Если бы я мог узнать о прибытии последней экспедиции для поисков, то я, без сомнения, обратил бы ее в побочную экспедицию для исследования озера Виктории, для чего морские офицеры, выбранные для экспедиции, были в высшей степени пригодны. Остов бота, оставленный здесь м-ром Стэнли, мог бы быть весьма полезен для их цели, и все они приобрели бы честь самостоятельного исследования и успеха. В течение довольно долгого времени я путешествовал в сообществе трех весьма способных сангелийцев, живших один три, другой шесть, а третий девять лет в области, лежащей к востоку от озера Виктории, называемого там Окара, на нашей же стороне — Мкара. Они рассказывали мне про три или четыре озера, из коих только одно изливало свои воды к северу. Окара есть, по-видимому, собственно озеро Виктория; почти из середины его, прямо к востоку, идет рукав, называемый Кидете, в котором делается много запруд и производится обширная рыбная ловля. Он простирается на три дня плаванья и соединяется с озером Кавирондо, быть может, не заслуживающим даже названия озера, а представляющим лишь рукав озера Окара. Весьма черное, разводящее рогатый скот, племя живет на берегах его.

Озеро Мазаи лежит далее к востоку. К ю.-в. от Лавирондо лежит озеро Нейбаш, или Нейбаш; они плыли вдоль его южного берега в течение трех дней и видели отсюда гору Килиманджаро (значит, по направлению к югу или юго-востоку); оно не имеет стока. Значительно далее к северу от Кавирондо лежит, по их словам, озеро Баринго (а не Барг Нго). В него впадает с юга или юго-востока река, или ручей, по имени Нгаре-На-Рогва. Имя его означает, что оно соленое. Баринго выпускает из себя к северо-востоку реку, называемую Нгар-дабаш. Страна, лежащая к востоку и к северу от Баринго, называется Бурукинегго, и в ней, как говорят, бывают галла с верблюдами, нодони, сангелийцы — к несчастью не видели их. Я придаю их сообщению то значение, которого оно заслуживает; они имели целью грабеж, и едва ли могли ошибиться относительно числа озер там, где мы предполагаем одно. Окара, или собственно озеро Виктория, величайшее из них и имеет много больших островов. Я не имею ни малейшего желания отправиться туда ни теперь, ни в будущее время. Взявшись за одно дело, я желаю исполнить его хорошо, и полагаю, что не могу обвинить себя в недостатке настойчивости. Однако, если бы мне было приказано отправиться куда-нибудь в другое место, то я наверное сослался бы на «расстроенное здоровье» или «не терпящие отлагательства частные дела». Когда я жил среди арабов, то они считали меня своим; это значит, что я жил в мире со всеми ими. Они часто называли меня «христианином», и я никогда не уклонялся от этого имени.

* * * *

Рабочее задание 1
Перепишите слово в слово часть записей от самого их начала до строки с «- Explore best», включая обе крайние строки.
Отрывок и записи никак между собой не связаны.

* * * *

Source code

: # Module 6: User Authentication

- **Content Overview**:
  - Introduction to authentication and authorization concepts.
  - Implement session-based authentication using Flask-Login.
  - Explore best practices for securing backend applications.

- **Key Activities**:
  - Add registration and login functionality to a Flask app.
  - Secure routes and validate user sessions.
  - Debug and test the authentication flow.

* * * *

Рабочее задание 2
Продолжите отрывок об озерах вокруг озера Виктория, начиная сразу после его последнего предложения.

Результат задания 1
Source code

: # Module 6: User Authentication

- **Content Overview**:
  - Introduction to authentication and authorization concepts.
  - Implement session-based authentication using Flask-Login.
  - Explore best practices for securing backend applications.

Результат задания 2
Определив долготу реки Луалабы по новому способу, предложенному мною и сообщенному сэру Томасу Маклиру, начальнику канской обсерватории, я нашел, что она лежит под 27° в.д. и под 4° 9’ ю.ш. Она течет между 26° и 27° в.д. и находится поэтому восточнее, чем выходит по моим вычислениям, произведенным без часов, через густые леса и гигантскую траву. Поэтому менее вероятно, чтобы это была Конго, и я должен встретить на ней Беккера. Что касается до древних ключей, то мне известны уже четыре реки, несомненно вытекающие из зап. конца водораздела или близ него. М-ру Осуелю и мне в 1851 году рассказывали, что реки Кафуе и Лиамбаи (верхняя Замбези) берут начало в одном и том же месте, хотя в то время мы были в трехстах милях расстояния от него. Реки Ломама и Луфира берут свое начало из той же области; единственный сомнительный вопрос заключается в расстоянии между их верховьями, и его-то я намерен разъяснить. Астрономические наблюдения и карты были посланы мною сэру Томасу Маклиру через одного туземца. Карта весьма несовершенна по причине неудобства рисовки, и ни одной из точек не следует считать верною до тех пор, пока вычисления не будут произведены вторично обсерваториею.

Поступок мой представляет большой риск, однако менее, чем если бы я послал его другу моему, губернатору. Карта, посланная мною ему прежде, множество астрономических наблюдений и почти все мои письма уже исчезли здесь; однако все же безопаснее передать их туземцам, чем везти с собою через бесконечные воды. Страх потерять совершенно мой журнал заставил меня вручить его м-ру Стэнли для передачи моей дочери, для хранения его до моего возвращения, и я надеюсь, что он благополучно доставлен ей. Я жду здесь только своих 50 человек. Весьма понятные опасения за здоровье и жизнь сына моего Освальда, в этой, подверженной лихорадкам, области между горами и морским берегом, которые тревожат меня теперь, увеличились бы втрое, если бы молодые люди отправились ко мне.

В заключение позвольте мне обратиться к вам с просьбою передать мою горячую благодарность им, совету и членам К. Г. Общества, и всем, кто великодушно содействовал каким-нибудь образом помощи мне. Я чувствую, что никто в мире не должен быть так глубоко благодарен, как ваш покорнейший слуга

Д. Ливингстон, консул ее величества во внутренней Африке.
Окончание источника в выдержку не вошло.